Huang Can said that the main reason is that the investment logic of stock index enhancement strategy products earning excess returns failed this year, including macro-environmental changes and liquidity changes.

"Quantization is not a god, and there is no guarantee that you will make money every year. Therefore, when you lose money, you need to do analysis, modify and iterate your own model. Because of the short transaction cycle, the strategy of quantitative class needs iteration most. " Huang Can said.

Different quantitative institutions have different understandings of how to iterate the strategy. Huang Can said that they need to introduce different perspectives, including macro and medium-sized investment managers, to examine the micro investment logic. Quantification is mostly micro-investment logic, so it is necessary to check whether micro-investment logic is still sustainable. It is not enough from the micro level, and more and higher-dimensional perspectives are needed to help us better understand the market.

In addition to improving the investment logic, it can also limit the scale. Because of the higher frequency strategy, the lower the ceiling of capacity limit.

In addition, Huang Can believes that strategy iteration needs talents with mathematical and physical thinking and strong data processing skills, so as to achieve rapid iteration. At present, the only most effective method in the domestic market is to constantly test, which is equivalent to mining.

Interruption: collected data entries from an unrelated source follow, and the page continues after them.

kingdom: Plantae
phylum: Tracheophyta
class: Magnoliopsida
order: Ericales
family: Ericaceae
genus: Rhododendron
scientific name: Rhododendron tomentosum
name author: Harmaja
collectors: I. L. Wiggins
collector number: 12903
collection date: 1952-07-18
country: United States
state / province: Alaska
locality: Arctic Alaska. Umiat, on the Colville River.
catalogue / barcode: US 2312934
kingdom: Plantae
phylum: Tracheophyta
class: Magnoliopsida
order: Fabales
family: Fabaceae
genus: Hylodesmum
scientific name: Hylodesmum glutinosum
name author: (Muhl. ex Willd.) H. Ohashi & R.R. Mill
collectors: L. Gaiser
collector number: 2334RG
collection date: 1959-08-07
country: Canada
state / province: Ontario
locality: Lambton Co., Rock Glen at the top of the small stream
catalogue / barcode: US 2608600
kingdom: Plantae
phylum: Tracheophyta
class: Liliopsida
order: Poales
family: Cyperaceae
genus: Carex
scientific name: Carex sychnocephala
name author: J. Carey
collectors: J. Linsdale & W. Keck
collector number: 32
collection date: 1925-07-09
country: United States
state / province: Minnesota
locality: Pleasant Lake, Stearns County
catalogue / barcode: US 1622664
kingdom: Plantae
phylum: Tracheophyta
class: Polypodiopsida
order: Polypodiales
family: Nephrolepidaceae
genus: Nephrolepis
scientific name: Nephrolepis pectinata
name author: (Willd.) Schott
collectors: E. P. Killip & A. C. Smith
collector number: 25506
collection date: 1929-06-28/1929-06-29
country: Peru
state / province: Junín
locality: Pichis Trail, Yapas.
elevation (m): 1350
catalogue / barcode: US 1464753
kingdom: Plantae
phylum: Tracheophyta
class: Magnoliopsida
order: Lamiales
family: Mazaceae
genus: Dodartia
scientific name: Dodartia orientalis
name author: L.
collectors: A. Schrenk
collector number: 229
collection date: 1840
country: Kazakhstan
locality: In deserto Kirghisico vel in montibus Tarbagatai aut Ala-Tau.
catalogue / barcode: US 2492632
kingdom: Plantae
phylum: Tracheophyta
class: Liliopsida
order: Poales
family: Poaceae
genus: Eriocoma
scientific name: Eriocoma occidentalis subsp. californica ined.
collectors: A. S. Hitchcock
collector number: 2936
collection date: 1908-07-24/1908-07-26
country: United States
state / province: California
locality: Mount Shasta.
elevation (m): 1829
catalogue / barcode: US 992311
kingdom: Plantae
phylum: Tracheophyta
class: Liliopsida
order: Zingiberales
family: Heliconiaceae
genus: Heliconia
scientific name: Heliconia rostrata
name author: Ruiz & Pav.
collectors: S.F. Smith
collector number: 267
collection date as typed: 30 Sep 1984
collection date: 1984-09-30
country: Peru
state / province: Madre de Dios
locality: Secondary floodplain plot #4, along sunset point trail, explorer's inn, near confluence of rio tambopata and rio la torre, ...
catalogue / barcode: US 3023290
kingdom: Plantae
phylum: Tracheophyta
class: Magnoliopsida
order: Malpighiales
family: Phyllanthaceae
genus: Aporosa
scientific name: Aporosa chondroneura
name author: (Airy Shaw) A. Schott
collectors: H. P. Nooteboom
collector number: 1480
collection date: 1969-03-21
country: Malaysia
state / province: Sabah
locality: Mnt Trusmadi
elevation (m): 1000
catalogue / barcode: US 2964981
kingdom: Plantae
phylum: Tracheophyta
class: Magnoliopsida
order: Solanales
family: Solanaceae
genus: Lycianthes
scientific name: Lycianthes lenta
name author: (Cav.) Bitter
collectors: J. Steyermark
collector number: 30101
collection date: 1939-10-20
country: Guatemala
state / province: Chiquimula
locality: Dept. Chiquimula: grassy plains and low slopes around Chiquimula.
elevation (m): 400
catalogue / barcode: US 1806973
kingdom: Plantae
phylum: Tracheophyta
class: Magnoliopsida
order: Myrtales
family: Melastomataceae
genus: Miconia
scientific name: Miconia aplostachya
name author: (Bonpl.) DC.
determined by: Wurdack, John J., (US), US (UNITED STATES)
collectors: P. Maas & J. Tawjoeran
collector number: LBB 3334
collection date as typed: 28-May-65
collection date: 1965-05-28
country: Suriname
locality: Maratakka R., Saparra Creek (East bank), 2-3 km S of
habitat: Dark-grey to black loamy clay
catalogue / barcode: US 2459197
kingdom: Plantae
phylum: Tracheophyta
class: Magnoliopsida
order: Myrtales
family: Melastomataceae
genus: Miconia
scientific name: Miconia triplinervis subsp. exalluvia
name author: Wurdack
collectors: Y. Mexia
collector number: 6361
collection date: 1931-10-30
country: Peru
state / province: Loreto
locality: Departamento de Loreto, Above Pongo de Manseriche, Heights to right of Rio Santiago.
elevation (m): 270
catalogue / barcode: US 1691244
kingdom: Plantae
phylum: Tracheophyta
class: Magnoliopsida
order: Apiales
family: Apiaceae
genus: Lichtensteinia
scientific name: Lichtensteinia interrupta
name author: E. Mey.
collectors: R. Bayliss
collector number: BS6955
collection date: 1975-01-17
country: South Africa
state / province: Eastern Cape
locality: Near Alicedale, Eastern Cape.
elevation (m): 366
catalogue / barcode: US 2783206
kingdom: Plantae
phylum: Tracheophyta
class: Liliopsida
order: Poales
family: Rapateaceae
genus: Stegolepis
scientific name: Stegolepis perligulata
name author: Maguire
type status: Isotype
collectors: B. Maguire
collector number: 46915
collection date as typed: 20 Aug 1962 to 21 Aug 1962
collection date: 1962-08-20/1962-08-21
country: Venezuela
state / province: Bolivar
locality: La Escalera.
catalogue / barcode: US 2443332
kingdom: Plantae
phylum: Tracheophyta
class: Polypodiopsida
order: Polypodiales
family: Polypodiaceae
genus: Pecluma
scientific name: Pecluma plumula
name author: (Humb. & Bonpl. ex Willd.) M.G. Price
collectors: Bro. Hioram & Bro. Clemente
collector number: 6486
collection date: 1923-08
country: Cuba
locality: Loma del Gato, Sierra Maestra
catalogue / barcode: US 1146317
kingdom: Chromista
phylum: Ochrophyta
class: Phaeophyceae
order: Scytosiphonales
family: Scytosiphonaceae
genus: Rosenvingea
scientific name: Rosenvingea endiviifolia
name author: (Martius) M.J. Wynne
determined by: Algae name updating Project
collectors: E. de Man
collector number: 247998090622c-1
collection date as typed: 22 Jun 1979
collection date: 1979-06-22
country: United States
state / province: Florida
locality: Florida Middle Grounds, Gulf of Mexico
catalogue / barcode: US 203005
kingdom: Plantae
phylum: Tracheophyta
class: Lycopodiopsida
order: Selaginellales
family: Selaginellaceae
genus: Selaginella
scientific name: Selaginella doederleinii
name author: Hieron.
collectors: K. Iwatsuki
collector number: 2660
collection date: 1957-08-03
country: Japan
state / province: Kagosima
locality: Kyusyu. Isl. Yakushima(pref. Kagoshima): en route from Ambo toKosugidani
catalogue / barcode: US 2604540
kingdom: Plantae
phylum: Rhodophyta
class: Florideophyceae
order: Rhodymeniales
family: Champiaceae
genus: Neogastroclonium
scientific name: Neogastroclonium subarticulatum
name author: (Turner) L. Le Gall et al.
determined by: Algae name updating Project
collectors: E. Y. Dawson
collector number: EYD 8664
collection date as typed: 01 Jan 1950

If the mine is almost dug to the end, it is necessary to constantly explore and dig new things.

Commodity trading focuses on the current contradiction between supply and demand, while stock trading focuses on future expectations.

Up to now, Shengguanda has developed the main strategies such as quantitative arbitrage, quantitative neutrality, quantitative exponential growth and quantitative CTA. CTA strategy, in particular, has become a rare strategy to make money when the stock has retreated sharply this year.

Under the repeated influence of the situation in Russia and Ukraine and the epidemic, the oil price broke through the $100 mark this year, the price of natural gas soared, the prices of some agricultural products soared, and global inflation continued to intensify.

In Huang Can’s view, the consensus of commodities last year was that it was in a stagflation cycle, that is, the price was affected by the supply side but the demand was not strong enough. Commodities pay attention to the current supply and demand situation from the fundamentals. When the market can objectively reflect the current fundamental situation of commodities, the performance of our fundamental quantitative strategy will be relatively good.

And stock trading is more of an expectation. Huang Can believes that at present, the stock market has reflected the relatively pessimistic expectation of the whole market, including the expectation of the epidemic, but at the same time, we also see that the market as a whole is in an underestimated position due to the various support and steady growth policies introduced by the state at this time, but the investment opportunity should be to do more stocks.

With the gradual layout and investment in various assets such as stocks and commodity futures in recent years, Huang Can himself has become more and more aware of the importance of multi-assets and multi-strategies in the asset management industry. Sheng Guanda, which he founded, is also committed to the steady development of domestic excellent quantitative platform companies.